In the old days, back just before the big war, this part of Third Avenue west was a kind of small melting pot unto itself. You found Italians running fruit stands, Irishmen running taverns, blacks running small auto repairs out of concrete garages that opened onto alleys, and you found the sidewalks alive with children of virtually every color and description. On Friday nights you’d put on a necktie after a long day working at the plant and go see one of the big bands downtown, and you’d find yourself surrounded by people living up somewhat to their ethnic stereotypes, particularly where my people, the Irish, and the bottle were concerned.
Now there was no evidence that any such neighborhood had ever existed. It had been uprooted and knocked down, hauled away and burned out, replanted and paved over. The neighborhood and the people and the colors and the smells and the hopes and the fears of those days when Bing Crosby had been the sentimental and Duke Ellington the dark dream — they might have been a fantasy, and inside my head only. Carlucci, my Brooklyn friend with whom I’d served in the war, said one drunken night, “You know, Walsh, when I die it all goes with me — everything. Did you ever think it didn’t exist in the first place?
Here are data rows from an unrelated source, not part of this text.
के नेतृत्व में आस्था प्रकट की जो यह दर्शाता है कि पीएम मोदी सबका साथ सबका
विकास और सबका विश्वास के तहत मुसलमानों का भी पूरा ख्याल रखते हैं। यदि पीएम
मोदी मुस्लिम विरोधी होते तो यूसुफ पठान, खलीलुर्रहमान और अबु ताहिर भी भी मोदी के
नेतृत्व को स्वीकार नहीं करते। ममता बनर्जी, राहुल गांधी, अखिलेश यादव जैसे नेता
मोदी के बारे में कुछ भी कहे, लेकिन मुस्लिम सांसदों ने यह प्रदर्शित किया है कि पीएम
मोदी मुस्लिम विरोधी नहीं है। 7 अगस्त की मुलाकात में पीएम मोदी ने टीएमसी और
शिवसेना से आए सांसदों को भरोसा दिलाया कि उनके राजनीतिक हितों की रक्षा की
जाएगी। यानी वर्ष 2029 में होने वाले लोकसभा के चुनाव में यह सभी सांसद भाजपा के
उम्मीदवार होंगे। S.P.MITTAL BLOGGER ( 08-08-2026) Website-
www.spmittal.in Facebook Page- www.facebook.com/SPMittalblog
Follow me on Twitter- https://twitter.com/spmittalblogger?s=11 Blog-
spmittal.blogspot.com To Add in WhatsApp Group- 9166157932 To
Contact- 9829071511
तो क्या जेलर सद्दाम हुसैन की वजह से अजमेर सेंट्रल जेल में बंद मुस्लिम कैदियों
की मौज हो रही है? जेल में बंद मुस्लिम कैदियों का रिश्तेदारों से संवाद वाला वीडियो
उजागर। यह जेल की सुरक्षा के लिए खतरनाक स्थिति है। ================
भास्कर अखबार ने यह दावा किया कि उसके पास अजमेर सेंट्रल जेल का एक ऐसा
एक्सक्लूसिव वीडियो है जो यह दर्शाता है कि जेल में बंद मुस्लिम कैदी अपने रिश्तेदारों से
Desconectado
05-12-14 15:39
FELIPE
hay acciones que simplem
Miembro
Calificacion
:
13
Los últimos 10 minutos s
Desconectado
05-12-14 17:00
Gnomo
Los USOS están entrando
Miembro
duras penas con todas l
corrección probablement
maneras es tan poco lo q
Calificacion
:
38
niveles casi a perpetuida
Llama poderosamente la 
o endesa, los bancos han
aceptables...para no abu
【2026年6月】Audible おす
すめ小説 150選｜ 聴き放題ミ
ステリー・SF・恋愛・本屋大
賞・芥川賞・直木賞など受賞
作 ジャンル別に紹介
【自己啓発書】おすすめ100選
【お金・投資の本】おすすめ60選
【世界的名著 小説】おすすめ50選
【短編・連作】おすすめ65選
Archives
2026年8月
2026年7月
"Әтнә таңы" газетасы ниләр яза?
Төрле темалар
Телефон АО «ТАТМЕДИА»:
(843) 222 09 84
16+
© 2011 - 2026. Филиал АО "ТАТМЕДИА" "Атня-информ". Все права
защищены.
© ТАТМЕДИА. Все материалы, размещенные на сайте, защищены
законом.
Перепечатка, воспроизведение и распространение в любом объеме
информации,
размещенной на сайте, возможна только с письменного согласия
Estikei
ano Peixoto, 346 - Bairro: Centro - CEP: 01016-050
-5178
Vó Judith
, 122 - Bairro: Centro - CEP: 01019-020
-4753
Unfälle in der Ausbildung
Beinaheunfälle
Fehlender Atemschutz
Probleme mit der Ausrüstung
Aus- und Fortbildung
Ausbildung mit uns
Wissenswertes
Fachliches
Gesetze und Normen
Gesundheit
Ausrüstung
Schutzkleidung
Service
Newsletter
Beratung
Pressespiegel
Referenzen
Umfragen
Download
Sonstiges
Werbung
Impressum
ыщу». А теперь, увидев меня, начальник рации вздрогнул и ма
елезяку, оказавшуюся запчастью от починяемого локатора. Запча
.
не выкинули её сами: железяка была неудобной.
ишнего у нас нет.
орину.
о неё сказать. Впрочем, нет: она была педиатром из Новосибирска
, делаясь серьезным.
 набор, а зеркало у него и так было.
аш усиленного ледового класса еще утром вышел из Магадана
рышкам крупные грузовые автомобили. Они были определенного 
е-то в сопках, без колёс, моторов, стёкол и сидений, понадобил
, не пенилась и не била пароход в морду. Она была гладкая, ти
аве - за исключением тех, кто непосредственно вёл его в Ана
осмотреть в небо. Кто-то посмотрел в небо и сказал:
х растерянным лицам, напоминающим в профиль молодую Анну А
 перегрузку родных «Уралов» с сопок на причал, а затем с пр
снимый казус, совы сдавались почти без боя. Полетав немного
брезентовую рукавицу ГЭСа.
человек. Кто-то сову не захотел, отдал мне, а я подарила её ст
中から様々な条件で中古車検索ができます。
You ever think of stuff like that?”
And he’d been right, I thought, as I wheeled my car into the curb, deep in the heart of a neighborhood that had vanished as utterly as any lost tribe. When you die, everything goes with you because it’s all just a part of your mind anyway.
Two three-story office buildings lay behind a shifting sheet of snow, the tops of them lost in shadow and flakes so large they formed a kind of fog. They bore the same address as Conroy’s name in the phone book. I’d also written down the home address.
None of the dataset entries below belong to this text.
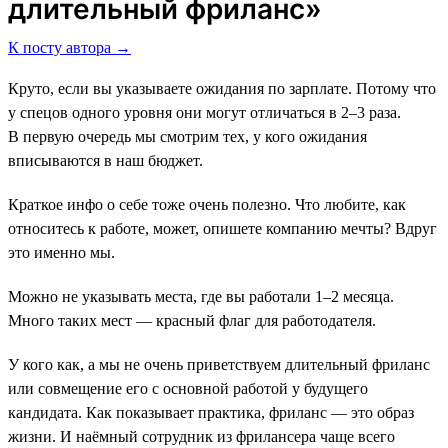
длительный фриланс»
К посту автора →
Круто, если вы указываете ожидания по зарплате. Потому что
у спецов одного уровня они могут отличаться в 2–3 раза.
В первую очередь мы смотрим тех, у кого ожидания
вписываются в наш бюджет.
Краткое инфо о себе тоже очень полезно. Что любите, как
относитесь к работе, может, опишете компанию мечты? Вдруг
это именно мы.
Можно не указывать места, где вы работали 1–2 месяца.
Много таких мест ― красный флаг для работодателя.
У кого как, а мы не очень приветствуем длительный фриланс
или совмещение его с основной работой у будущего
кандидата. Как показывает практика, фриланс ― это образ
жизни. И наёмный сотрудник из фрилансера чаще всего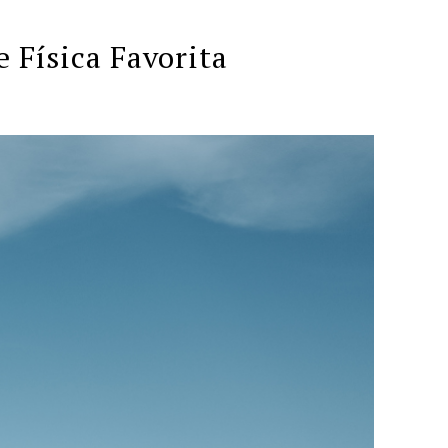
 Física Favorita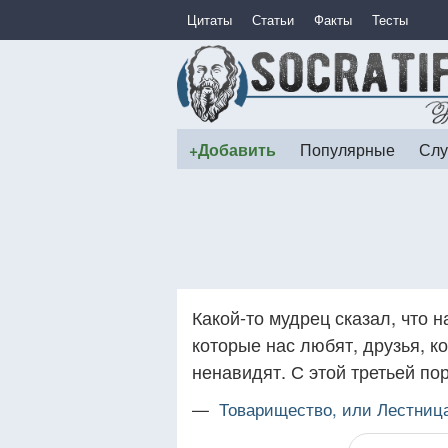
Цитаты
Статьи
Факты
Тесты
+Добавить
Популярные
Слу
Какой-то мудрец сказал, что н
которые нас любят, друзья, к
ненавидят. С этой третьей п
—
Товарищество, или Лестниц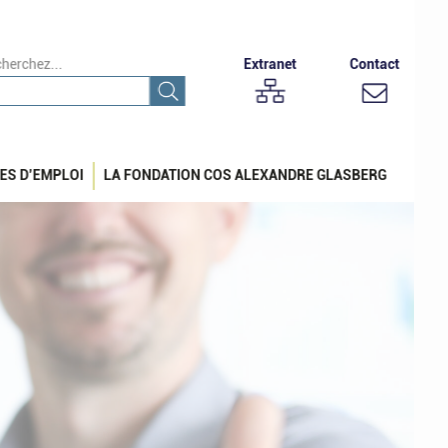
herchez...
Extranet
Contact
ES D’EMPLOI
LA FONDATION COS ALEXANDRE GLASBERG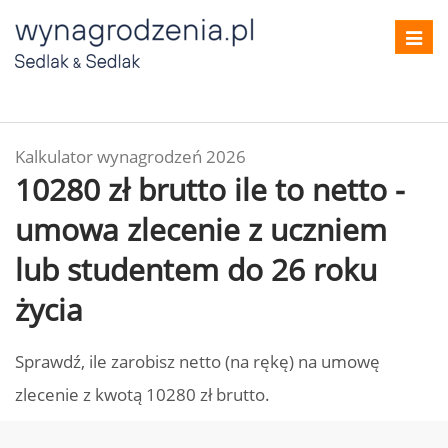
Toggl
navig
Kalkulator wynagrodzeń 2026
10280 zł brutto ile to netto -
umowa zlecenie z uczniem
lub studentem do 26 roku
życia
Sprawdź, ile zarobisz netto (na rękę) na umowę
zlecenie z kwotą 10280 zł brutto.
One lone car sat on the wide, empty asphalt lot, a new green Chevrolet even lonelier looking in the light of the mercury vapor.
I tried the front door of one of the buildings and had no luck at all. Behind the pane rose a staircase quickly lost in gloom.
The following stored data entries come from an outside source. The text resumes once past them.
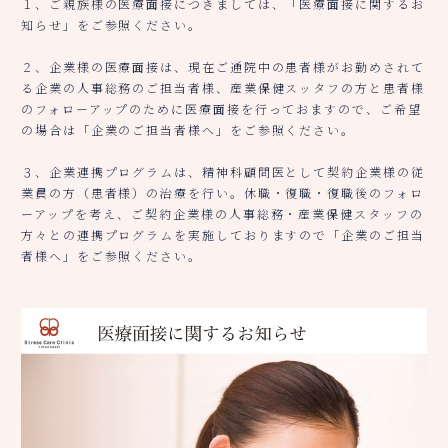
１、ご親族様の医療面接につきましては、「医療面接に関するお
知らせ」をご参照ください。
２、企業様の医療面接は、現在ご通院中の患者様がお勤めされて
る企業の人事総務のご担当者様、産業保健スッタフの方と患者様
のフォローアップのために医療面接を行っておますので、ご希望
の場合は「企業のご担当者様へ」をご参照ください。
３、企業連携プログラムは、精神科顧問医として契約企業様の従
業員の方（患者様）の治療を行い。休職・復職・復職後のフォロ
ーアップを考え、ご契約企業様の人事総務・産業保健スタッフの
方々との連携プログラムを実施しておりますので「企業のご担当
者様へ」をご参照ください。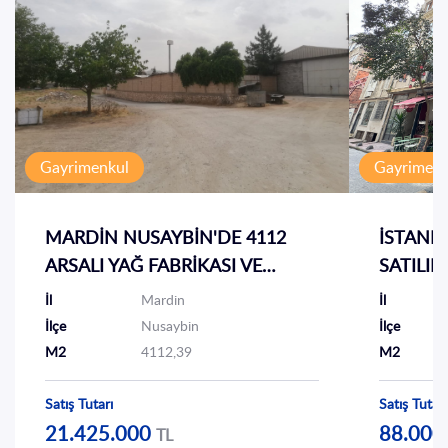
İletişim
EN
TR
Gayrimenkul
Gayrimenk
MARDİN NUSAYBİN'DE 4112
İSTANB
ARSALI YAĞ FABRİKASI VE
SATILIK
MÜŞTEMİLATI
(SAHİB
İl
Mardin
İl
İlçe
Nusaybin
İlçe
M2
4112,39
M2
Satış Tutarı
Satış Tutarı
21.425.000
88.000
TL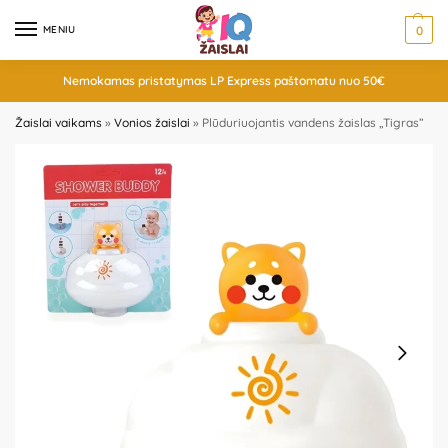
MENIU
0
Nemokamas pristatymas LP Express paštomatu nuo 50€
Žaislai vaikams
»
Vonios žaislai
»
Plūduriuojantis vandens žaislas „Tigras”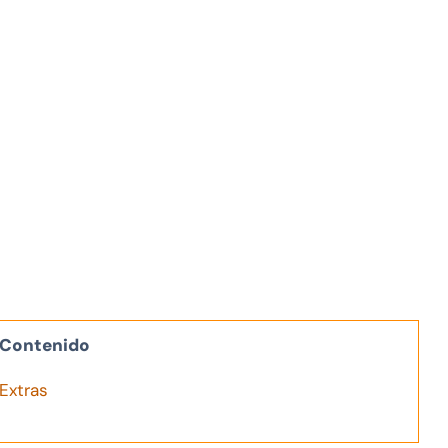
Contenido
Extras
I went around to the back. The wind was powerful enough to nearly knock me over at one point, so that I had to bow my head and walk into the freezing snow at an angle. My footprints on the ground made me think of being lost in the arctic someplace — the only prints that had ever disturbed the snow here.
The back door was identical to the front door, but instead of a staircase seen through the darkness, there were two small elevators, side by side, and ready to go.
I walked back fifty feet to look up at the windows. I had to shade my eyes to see through the shifting white wall.
No lights anywhere in the building.
I wondered where Conroy had gone.
Deciding to check his car, I once again headed across the empty, howling lot. There being no windbreak, I had to do the best I could.
By now, Conroy’s Chevrolet was heavily covered with wet snow. He would have to scrape off his front and back windshields before going anywhere.
I leaned over and started the process myself, wiping snow off the passenger window.
It wasn’t long before I saw him. He was sitting up very straight, as if he had the key in the ignition and was about to go someplace. At first, I had the odd notion that he might merely have been asleep. Apparently, he’d had a long day and was most likely tired.
But then as my eyes adjusted to the interior of the car, I saw the blood that soaked the side of his head, and saw the splashed particles of brain and bone dripping down the window across from him. It looked as if somebody had vomited up a particularly gruesome meal.
I started to put my hand to the door but then I stopped. This was not something I would want to be involved with anyway, and besides, whoever had killed him had undoubtedly took from his person whatever it was he or she had been looking for.
I put my hand back in my pocket.
I stood for a time letting the wind and snow cut my face. The coldness felt reassuring somehow. Conroy wouldn’t be feeling any coldness now. Or ever again. I felt lucky. Whatever else, I was alive.
I began to wonder how long it would be before the police discovered his body here. Moments later, I left.